● **TASK PROMPT**:
Reproduce every line of the data below character for character, with no changes.

*** Opening DATASET RECORDS ***

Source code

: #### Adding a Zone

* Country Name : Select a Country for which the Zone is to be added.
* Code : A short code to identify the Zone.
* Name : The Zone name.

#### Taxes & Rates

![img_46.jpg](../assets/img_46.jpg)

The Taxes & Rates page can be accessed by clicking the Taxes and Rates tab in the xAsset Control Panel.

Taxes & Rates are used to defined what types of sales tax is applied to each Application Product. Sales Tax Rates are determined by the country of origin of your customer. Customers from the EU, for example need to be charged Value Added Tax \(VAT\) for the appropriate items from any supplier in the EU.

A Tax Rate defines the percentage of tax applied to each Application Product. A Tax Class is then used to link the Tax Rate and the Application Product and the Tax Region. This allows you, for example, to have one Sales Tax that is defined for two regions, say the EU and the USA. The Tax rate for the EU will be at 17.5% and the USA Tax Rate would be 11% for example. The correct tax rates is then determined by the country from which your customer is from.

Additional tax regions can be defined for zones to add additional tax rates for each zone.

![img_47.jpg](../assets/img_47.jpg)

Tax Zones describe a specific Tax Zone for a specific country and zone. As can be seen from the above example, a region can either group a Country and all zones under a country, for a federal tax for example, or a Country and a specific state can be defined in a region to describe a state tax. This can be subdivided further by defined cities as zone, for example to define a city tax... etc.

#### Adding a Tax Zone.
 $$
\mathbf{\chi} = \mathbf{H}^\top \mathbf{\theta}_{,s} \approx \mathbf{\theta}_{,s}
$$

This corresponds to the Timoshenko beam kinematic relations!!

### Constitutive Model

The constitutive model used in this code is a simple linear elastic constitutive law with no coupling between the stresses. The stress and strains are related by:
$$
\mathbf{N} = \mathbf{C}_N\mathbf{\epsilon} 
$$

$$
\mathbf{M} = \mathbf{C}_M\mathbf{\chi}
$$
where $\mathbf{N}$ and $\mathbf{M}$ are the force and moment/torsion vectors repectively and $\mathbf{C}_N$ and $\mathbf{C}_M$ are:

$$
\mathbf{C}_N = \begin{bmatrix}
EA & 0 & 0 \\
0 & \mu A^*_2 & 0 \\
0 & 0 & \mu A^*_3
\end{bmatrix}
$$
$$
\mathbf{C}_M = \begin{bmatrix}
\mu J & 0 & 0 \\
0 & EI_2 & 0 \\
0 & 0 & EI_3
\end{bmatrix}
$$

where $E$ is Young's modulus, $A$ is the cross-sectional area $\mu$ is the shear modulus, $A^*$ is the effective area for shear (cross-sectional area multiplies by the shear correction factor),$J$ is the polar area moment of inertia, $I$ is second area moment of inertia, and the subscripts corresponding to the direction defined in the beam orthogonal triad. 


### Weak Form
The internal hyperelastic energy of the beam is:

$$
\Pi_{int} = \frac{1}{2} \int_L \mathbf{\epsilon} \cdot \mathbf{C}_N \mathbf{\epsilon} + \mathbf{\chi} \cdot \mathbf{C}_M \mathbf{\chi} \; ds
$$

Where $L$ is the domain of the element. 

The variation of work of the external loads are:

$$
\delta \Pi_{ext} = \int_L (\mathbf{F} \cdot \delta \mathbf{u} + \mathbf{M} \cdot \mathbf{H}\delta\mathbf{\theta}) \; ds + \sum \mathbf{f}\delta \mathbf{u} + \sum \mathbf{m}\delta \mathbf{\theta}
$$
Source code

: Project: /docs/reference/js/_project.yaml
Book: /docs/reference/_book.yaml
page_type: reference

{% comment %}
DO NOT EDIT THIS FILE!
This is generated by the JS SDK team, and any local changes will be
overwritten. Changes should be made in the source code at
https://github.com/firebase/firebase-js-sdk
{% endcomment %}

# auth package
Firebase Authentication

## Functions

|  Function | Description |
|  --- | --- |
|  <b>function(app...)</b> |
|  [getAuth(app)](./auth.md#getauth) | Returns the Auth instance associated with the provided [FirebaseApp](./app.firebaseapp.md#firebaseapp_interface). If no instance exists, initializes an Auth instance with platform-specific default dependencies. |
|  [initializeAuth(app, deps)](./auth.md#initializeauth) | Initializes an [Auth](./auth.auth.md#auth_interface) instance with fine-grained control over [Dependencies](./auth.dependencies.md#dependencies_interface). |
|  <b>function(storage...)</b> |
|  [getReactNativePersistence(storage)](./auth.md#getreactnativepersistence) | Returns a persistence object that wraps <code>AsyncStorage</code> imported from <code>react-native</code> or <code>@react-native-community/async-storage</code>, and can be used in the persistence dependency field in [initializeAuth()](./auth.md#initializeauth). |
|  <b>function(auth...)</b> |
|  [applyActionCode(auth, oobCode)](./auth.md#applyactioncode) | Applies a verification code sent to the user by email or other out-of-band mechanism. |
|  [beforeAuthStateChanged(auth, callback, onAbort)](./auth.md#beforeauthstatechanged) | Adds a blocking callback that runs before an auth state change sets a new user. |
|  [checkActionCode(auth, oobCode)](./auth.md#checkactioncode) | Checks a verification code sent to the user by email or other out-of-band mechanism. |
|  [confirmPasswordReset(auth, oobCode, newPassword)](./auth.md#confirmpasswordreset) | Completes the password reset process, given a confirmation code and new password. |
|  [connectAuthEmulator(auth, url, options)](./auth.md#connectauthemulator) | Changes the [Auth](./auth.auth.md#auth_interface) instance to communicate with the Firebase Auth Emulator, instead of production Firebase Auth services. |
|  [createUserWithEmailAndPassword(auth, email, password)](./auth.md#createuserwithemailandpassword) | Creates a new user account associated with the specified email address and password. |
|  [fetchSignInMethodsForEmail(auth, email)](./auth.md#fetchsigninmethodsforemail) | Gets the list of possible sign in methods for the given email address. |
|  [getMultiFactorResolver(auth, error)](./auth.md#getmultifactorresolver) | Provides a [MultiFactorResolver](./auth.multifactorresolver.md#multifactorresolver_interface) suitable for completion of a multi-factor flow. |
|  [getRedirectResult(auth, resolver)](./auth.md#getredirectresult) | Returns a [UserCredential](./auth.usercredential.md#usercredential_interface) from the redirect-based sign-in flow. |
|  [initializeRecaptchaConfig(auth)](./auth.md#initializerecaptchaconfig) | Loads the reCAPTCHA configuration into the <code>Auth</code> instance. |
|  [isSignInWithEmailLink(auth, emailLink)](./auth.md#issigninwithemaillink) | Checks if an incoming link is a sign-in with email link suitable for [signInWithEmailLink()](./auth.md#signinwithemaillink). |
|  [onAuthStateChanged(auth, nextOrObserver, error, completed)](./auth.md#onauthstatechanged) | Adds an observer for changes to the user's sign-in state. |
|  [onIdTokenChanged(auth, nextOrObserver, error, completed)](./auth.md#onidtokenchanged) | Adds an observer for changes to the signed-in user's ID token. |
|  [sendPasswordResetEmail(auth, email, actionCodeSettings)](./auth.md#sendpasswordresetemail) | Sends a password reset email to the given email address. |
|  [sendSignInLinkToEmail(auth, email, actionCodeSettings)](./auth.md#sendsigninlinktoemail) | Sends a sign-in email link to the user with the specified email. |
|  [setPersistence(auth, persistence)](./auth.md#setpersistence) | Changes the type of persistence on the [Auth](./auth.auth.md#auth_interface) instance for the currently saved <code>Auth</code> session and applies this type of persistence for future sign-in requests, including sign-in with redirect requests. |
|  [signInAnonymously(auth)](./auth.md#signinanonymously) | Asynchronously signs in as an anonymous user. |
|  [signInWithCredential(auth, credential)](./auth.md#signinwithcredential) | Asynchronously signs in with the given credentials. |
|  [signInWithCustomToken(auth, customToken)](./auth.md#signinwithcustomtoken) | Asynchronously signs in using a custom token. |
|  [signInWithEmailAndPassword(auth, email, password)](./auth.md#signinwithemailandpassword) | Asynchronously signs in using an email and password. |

*** Closing DATASET RECORDS ***

● **EXPECTED OUTPUT**:
Source code

: #### Adding a Zone

* Country Name : Select a Country for which the Zone is to be added.
* Code : A short code to identify the Zone.
* Name : The Zone name.

#### Taxes & Rates

![img_46.jpg](../assets/img_46.jpg)

The Taxes & Rates page can be accessed by clicking the Taxes and Rates tab in the xAsset Control Panel.

Taxes & Rates are used to defined what types of sales tax is applied to each Application Product. Sales Tax Rates are determined by the country of origin of your customer. Customers from the EU, for example need to be charged Value Added Tax \(VAT\) for the appropriate items from any supplier in the EU.

A Tax Rate defines the percentage of tax applied to each Application Product. A Tax Class is then used to link the Tax Rate and the Application Product and the Tax Region. This allows you, for example, to have one Sales Tax that is defined for two regions, say the EU and the USA. The Tax rate for the EU will be at 17.5% and the USA Tax Rate would be 11% for example. The correct tax rates is then determined by the country from which your customer is from.

Additional tax regions can be defined for zones to add additional tax rates for each zone.

![img_47.jpg](../assets/img_47.jpg)

Tax Zones describe a specific Tax Zone for a specific country and zone. As can be seen from the above example, a region can either group a Country and all zones under a country, for a federal tax for example, or a Country and a specific state can be defined in a region to describe a state tax. This can be subdivided further by defined cities as zone, for example to define a city tax... etc.

#### Adding a Tax Zone.
 $$
\mathbf{\chi} = \mathbf{H}^\top \mathbf{\theta}_{,s} \approx \mathbf{\theta}_{,s}
$$

This corresponds to the Timoshenko beam kinematic relations!!

### Constitutive Model

The constitutive model used in this code is a simple linear elastic constitutive law with no coupling between the stresses. The stress and strains are related by:
$$
\mathbf{N} = \mathbf{C}_N\mathbf{\epsilon} 
$$

$$
\mathbf{M} = \mathbf{C}_M\mathbf{\chi}
$$
where $\mathbf{N}$ and $\mathbf{M}$ are the force and moment/torsion vectors repectively and $\mathbf{C}_N$ and $\mathbf{C}_M$ are:

$$
\mathbf{C}_N = \begin{bmatrix}
EA & 0 & 0 \\
0 & \mu A^*_2 & 0 \\
0 & 0 & \mu A^*_3
\end{bmatrix}
$$
$$
\mathbf{C}_M = \begin{bmatrix}
\mu J & 0 & 0 \\
0 & EI_2 & 0 \\
0 & 0 & EI_3
\end{bmatrix}
$$

where $E$ is Young's modulus, $A$ is the cross-sectional area $\mu$ is the shear modulus, $A^*$ is the effective area for shear (cross-sectional area multiplies by the shear correction factor),$J$ is the polar area moment of inertia, $I$ is second area moment of inertia, and the subscripts corresponding to the direction defined in the beam orthogonal triad. 


### Weak Form
The internal hyperelastic energy of the beam is:

$$
\Pi_{int} = \frac{1}{2} \int_L \mathbf{\epsilon} \cdot \mathbf{C}_N \mathbf{\epsilon} + \mathbf{\chi} \cdot \mathbf{C}_M \mathbf{\chi} \; ds
$$

Where $L$ is the domain of the element. 

The variation of work of the external loads are:

$$
\delta \Pi_{ext} = \int_L (\mathbf{F} \cdot \delta \mathbf{u} + \mathbf{M} \cdot \mathbf{H}\delta\mathbf{\theta}) \; ds + \sum \mathbf{f}\delta \mathbf{u} + \sum \mathbf{m}\delta \mathbf{\theta}
$$
Source code

: Project: /docs/reference/js/_project.yaml
Book: /docs/reference/_book.yaml
page_type: reference

{% comment %}
DO NOT EDIT THIS FILE!
This is generated by the JS SDK team, and any local changes will be
overwritten. Changes should be made in the source code at
https://github.com/firebase/firebase-js-sdk
{% endcomment %}

# auth package
Firebase Authentication

## Functions

|  Function | Description |
|  --- | --- |
|  <b>function(app...)</b> |
|  [getAuth(app)](./auth.md#getauth) | Returns the Auth instance associated with the provided [FirebaseApp](./app.firebaseapp.md#firebaseapp_interface). If no instance exists, initializes an Auth instance with platform-specific default dependencies. |
|  [initializeAuth(app, deps)](./auth.md#initializeauth) | Initializes an [Auth](./auth.auth.md#auth_interface) instance with fine-grained control over [Dependencies](./auth.dependencies.md#dependencies_interface). |
|  <b>function(storage...)</b> |
|  [getReactNativePersistence(storage)](./auth.md#getreactnativepersistence) | Returns a persistence object that wraps <code>AsyncStorage</code> imported from <code>react-native</code> or <code>@react-native-community/async-storage</code>, and can be used in the persistence dependency field in [initializeAuth()](./auth.md#initializeauth). |
|  <b>function(auth...)</b> |
|  [applyActionCode(auth, oobCode)](./auth.md#applyactioncode) | Applies a verification code sent to the user by email or other out-of-band mechanism. |
|  [beforeAuthStateChanged(auth, callback, onAbort)](./auth.md#beforeauthstatechanged) | Adds a blocking callback that runs before an auth state change sets a new user. |
|  [checkActionCode(auth, oobCode)](./auth.md#checkactioncode) | Checks a verification code sent to the user by email or other out-of-band mechanism. |
|  [confirmPasswordReset(auth, oobCode, newPassword)](./auth.md#confirmpasswordreset) | Completes the password reset process, given a confirmation code and new password. |
|  [connectAuthEmulator(auth, url, options)](./auth.md#connectauthemulator) | Changes the [Auth](./auth.auth.md#auth_interface) instance to communicate with the Firebase Auth Emulator, instead of production Firebase Auth services. |
|  [createUserWithEmailAndPassword(auth, email, password)](./auth.md#createuserwithemailandpassword) | Creates a new user account associated with the specified email address and password. |
|  [fetchSignInMethodsForEmail(auth, email)](./auth.md#fetchsigninmethodsforemail) | Gets the list of possible sign in methods for the given email address. |
|  [getMultiFactorResolver(auth, error)](./auth.md#getmultifactorresolver) | Provides a [MultiFactorResolver](./auth.multifactorresolver.md#multifactorresolver_interface) suitable for completion of a multi-factor flow. |
|  [getRedirectResult(auth, resolver)](./auth.md#getredirectresult) | Returns a [UserCredential](./auth.usercredential.md#usercredential_interface) from the redirect-based sign-in flow. |
|  [initializeRecaptchaConfig(auth)](./auth.md#initializerecaptchaconfig) | Loads the reCAPTCHA configuration into the <code>Auth</code> instance. |
|  [isSignInWithEmailLink(auth, emailLink)](./auth.md#issigninwithemaillink) | Checks if an incoming link is a sign-in with email link suitable for [signInWithEmailLink()](./auth.md#signinwithemaillink). |
|  [onAuthStateChanged(auth, nextOrObserver, error, completed)](./auth.md#onauthstatechanged) | Adds an observer for changes to the user's sign-in state. |
|  [onIdTokenChanged(auth, nextOrObserver, error, completed)](./auth.md#onidtokenchanged) | Adds an observer for changes to the signed-in user's ID token. |
|  [sendPasswordResetEmail(auth, email, actionCodeSettings)](./auth.md#sendpasswordresetemail) | Sends a password reset email to the given email address. |
|  [sendSignInLinkToEmail(auth, email, actionCodeSettings)](./auth.md#sendsigninlinktoemail) | Sends a sign-in email link to the user with the specified email. |
|  [setPersistence(auth, persistence)](./auth.md#setpersistence) | Changes the type of persistence on the [Auth](./auth.auth.md#auth_interface) instance for the currently saved <code>Auth</code> session and applies this type of persistence for future sign-in requests, including sign-in with redirect requests. |
|  [signInAnonymously(auth)](./auth.md#signinanonymously) | Asynchronously signs in as an anonymous user. |
|  [signInWithCredential(auth, credential)](./auth.md#signinwithcredential) | Asynchronously signs in with the given credentials. |
|  [signInWithCustomToken(auth, customToken)](./auth.md#signinwithcustomtoken) | Asynchronously signs in using a custom token. |
|  [signInWithEmailAndPassword(auth, email, password)](./auth.md#signinwithemailandpassword) | Asynchronously signs in using an email and password. |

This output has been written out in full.